Associate Professor Jingrui He has been awarded a two-year, $149,921 grant from the National Science Foundation (NSF) to improve the performance of deep learning models. For her project, "Weakly Supervised Graph Neural Networks," she will focus on the lack of labeled data in Graph Neural Networks (GNNs), a deep learning method designed to perform inference on data described by graphs.
A graph is a structured way to represent data, with nodes representing entities and edges representing the relationships between these entities. GNNs provide an easy way to conduct node-level, edge-level, and graph-level prediction via machine learning. However, they usually require a large amount of label information to train the model parameters. According to He, the lack of labeled data in graphs can render many existing deep learning models ineffective in achieving the desired performance. Her new project involves a work-around so that GNNs can use unlabeled data and other relevant information.

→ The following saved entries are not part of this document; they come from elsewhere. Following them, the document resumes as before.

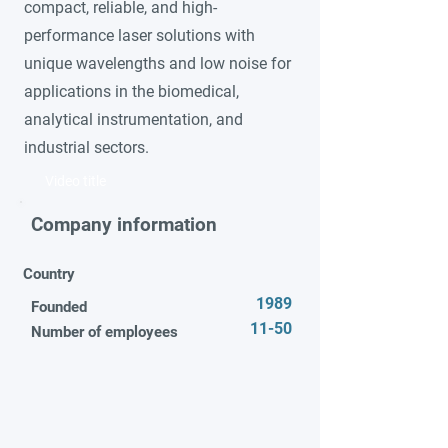
compact, reliable, and high-
performance laser solutions with
unique wavelengths and low noise for
applications in the biomedical,
analytical instrumentation, and
industrial sectors.
Video title
Company information
Country
1989
Founded
11-50
Number of employees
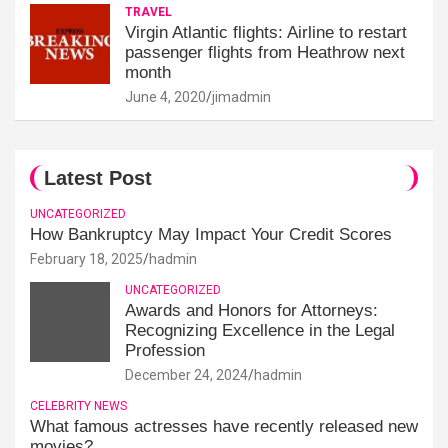
TRAVEL
Virgin Atlantic flights: Airline to restart
passenger flights from Heathrow next
month
June 4, 2020
jimadmin
Latest Post
UNCATEGORIZED
How Bankruptcy May Impact Your Credit Scores
February 18, 2025
hadmin
UNCATEGORIZED
Awards and Honors for Attorneys:
Recognizing Excellence in the Legal
Profession
December 24, 2024
hadmin
CELEBRITY NEWS
What famous actresses have recently released new
movies?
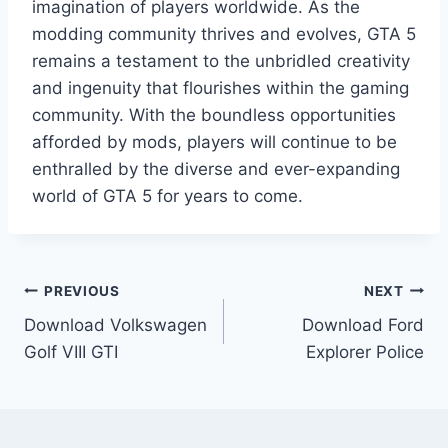
imagination of players worldwide. As the
modding community thrives and evolves, GTA 5
remains a testament to the unbridled creativity
and ingenuity that flourishes within the gaming
community. With the boundless opportunities
afforded by mods, players will continue to be
enthralled by the diverse and ever-expanding
world of GTA 5 for years to come.
Post
PREVIOUS
NEXT
Download Volkswagen
Download Ford
navigation
Golf VIII GTI
Explorer Police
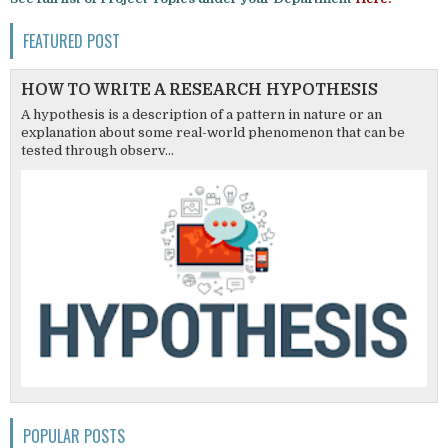
FEATURED POST
HOW TO WRITE A RESEARCH HYPOTHESIS
A hypothesis is a description of a pattern in nature or an
explanation about some real-world phenomenon that can be
tested through observ...
POPULAR POSTS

"For example, in fraud detection, the number of known fraudulent transactions is usually very small compared to the total number of transactions, hence the lack of labeled data. Most existing GNN models tend to suffer from such label scarcity. In my new project, we aim to address this issue by leveraging weak supervision or additional information (besides the limited label information), such as labeled data from other related applications and/or access to a domain expert, in order to compensate for the lack of labeled data," said He.
In addition to fraud detection, areas such as agriculture and cancer diagnosis could also benefit from this research. He’s project will lead to a suite of new models, algorithms, and theories for constructing high-performing GNNs with weak supervision, and for understanding the benefits of weak supervision with respect to the model generalization performance and sample complexity.
He's general research theme is to design, build, and test a suite of automated and semi-automated methods to explore, understand, characterize, and predict real-world data by means of statistical machine learning. She received her PhD in machine learning from Carnegie Mellon University.